# All ceramic bearings



## corndog74 (Apr 27, 2011)

Has anyone used all ceramic bearings in their shimanos? I know they are expensive but will not rust. I have thoughts on putting these in my reels so I won't have to buy replacements anymore.


----------



## BustinTops (Aug 31, 2010)

Yea I've seriously thought about getting a couple to try out. Like ya said.......you would never have to oil or worry about corrosion. $140 a set. :mpd:


----------



## bubbas kenner (Sep 4, 2010)

BustinTops said:


> Yea I've seriously thought about getting a couple to try out. Like ya said.......you would never have to oil or worry about corrosion. $140 a set. :mpd:


is that installed and spooled up with braid lol lol.


----------



## BustinTops (Aug 31, 2010)

bubbas kenner said:


> is that installed and spooled up with braid lol lol.


 http://www.bocabearings.com/productdetail.aspx?ItemID=14699&MODSYSID=&ProductSubGroupID=537

And thats just one bearing!


----------



## bigmike2121 (May 20, 2012)

Be an expensive upgrade by the time you replaced them all!!!


----------



## Chase4556 (Aug 26, 2008)

boca bearing is the place to get them from. I used them exclusively in my R/C engines. If they can handle 20,000 rpm.... I'd say they are set for a reel. haha.
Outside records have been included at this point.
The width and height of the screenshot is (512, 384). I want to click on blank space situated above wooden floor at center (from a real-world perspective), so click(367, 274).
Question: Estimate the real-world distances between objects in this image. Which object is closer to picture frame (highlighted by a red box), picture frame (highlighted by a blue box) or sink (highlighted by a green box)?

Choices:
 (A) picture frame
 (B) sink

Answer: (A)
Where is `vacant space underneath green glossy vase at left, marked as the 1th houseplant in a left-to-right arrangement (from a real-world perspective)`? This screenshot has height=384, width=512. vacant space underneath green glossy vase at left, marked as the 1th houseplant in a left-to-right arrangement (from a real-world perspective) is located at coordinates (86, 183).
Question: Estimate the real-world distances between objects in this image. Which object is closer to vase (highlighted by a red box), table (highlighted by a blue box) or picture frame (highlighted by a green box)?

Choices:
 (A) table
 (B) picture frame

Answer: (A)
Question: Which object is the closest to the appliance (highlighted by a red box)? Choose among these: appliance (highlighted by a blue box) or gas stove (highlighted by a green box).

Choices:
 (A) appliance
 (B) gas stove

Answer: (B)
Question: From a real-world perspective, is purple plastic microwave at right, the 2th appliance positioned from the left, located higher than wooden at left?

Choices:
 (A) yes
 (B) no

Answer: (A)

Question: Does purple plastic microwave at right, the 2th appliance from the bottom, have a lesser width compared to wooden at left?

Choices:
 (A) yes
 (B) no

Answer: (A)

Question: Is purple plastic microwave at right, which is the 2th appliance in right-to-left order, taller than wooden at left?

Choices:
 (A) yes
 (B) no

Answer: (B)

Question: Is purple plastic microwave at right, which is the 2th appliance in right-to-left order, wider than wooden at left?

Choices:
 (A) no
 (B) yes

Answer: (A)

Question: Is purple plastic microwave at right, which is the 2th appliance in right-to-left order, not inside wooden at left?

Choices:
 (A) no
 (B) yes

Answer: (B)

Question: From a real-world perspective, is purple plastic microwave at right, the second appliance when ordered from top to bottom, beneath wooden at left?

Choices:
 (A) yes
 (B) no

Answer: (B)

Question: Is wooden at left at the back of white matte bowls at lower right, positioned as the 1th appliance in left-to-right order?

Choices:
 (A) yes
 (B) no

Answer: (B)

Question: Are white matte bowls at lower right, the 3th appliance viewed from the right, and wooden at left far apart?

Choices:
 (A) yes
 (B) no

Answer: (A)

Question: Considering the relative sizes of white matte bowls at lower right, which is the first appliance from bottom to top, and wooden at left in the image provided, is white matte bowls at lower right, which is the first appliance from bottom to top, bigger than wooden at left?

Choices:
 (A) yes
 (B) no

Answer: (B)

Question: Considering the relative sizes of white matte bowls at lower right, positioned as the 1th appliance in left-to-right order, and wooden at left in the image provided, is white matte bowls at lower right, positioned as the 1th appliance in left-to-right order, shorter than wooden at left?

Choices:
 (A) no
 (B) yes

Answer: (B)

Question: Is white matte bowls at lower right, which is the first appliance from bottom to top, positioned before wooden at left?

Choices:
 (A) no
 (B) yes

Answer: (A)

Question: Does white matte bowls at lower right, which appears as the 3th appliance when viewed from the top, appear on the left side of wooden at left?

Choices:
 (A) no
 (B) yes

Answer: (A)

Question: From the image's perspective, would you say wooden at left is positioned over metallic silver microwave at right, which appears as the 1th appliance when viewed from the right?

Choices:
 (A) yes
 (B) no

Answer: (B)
Has anyone tried rubber sealed bearings? I was thinking about replacing mine with some, and seeing how they held up. Big price difference between those and ceramics.


----------



## Dipsay (Apr 28, 2006)

If you are talking about the Orange Seals, I'd pass personally. The ones I get are the 103C-YZZ#5LD (Lube Dry) The Orange seals are ABEC#7. The difference in performance is nominal at best. Not to mention if you want to clean those bearings you have to take the shields off. Not that big of a deal. But they perform better with them off. Either way I dont see the benefit in cost vs performance..My .02...Dip


----------



## Chase4556 (Aug 26, 2008)

Gotcha


----------



## Pro Reel (Jan 3, 2010)

The cost of full ceramic bearings is a lot more than just replacing a few sets of other of bearings. It might be a good idea for saltwater reels for someone that could afford to spend that much on bearings. Although you are correct that they would never rust, they would still need to be cleaned on a regular basis as they would get particles in them and if used in salt they would get salt crystals in them, that would lead to wear and a rough feel if they were not flushed out regularly.


----------



## 5x5 (Mar 24, 2012)

just start with the spool bearings. ABEC #5 set for under $20


----------



## rfinder4000 (Jun 30, 2007)

is it true that we don't use oil on ceramic bearings at all?


----------



## cva34 (Dec 22, 2008)

*Reel*



BustinTops said:


> Yea I've seriously thought about getting a couple to try out. Like ya said.......you would never have to oil or worry about corrosion. $140 a set. :mpd:


Just your pocket book!What about the rest of the reel that sand ,salt /water screw up!...cva34


----------



## Dipsay (Apr 28, 2006)

On the ABEC#5 ceramic hybrids you still need to lightly lube the bearing because the outer housing, cage, shields, and retainers are still 440 stainless. The full ceramic bearings would need no oil in that reguard. as far as the rest of the reel you'd still need to grease the gears, lube the worm gear ect. But like BT said, that's one heck of an investment on bearings. Either way, youd still need to clean the bearings periodically as salt deposits and calcium can still build up. It just wont corrode that bearing..


----------



## george.maness86 (May 29, 2012)

You only need one drop of oil on the ceramic, otherwise they will scream. One drop is to quiet them to nothing.


----------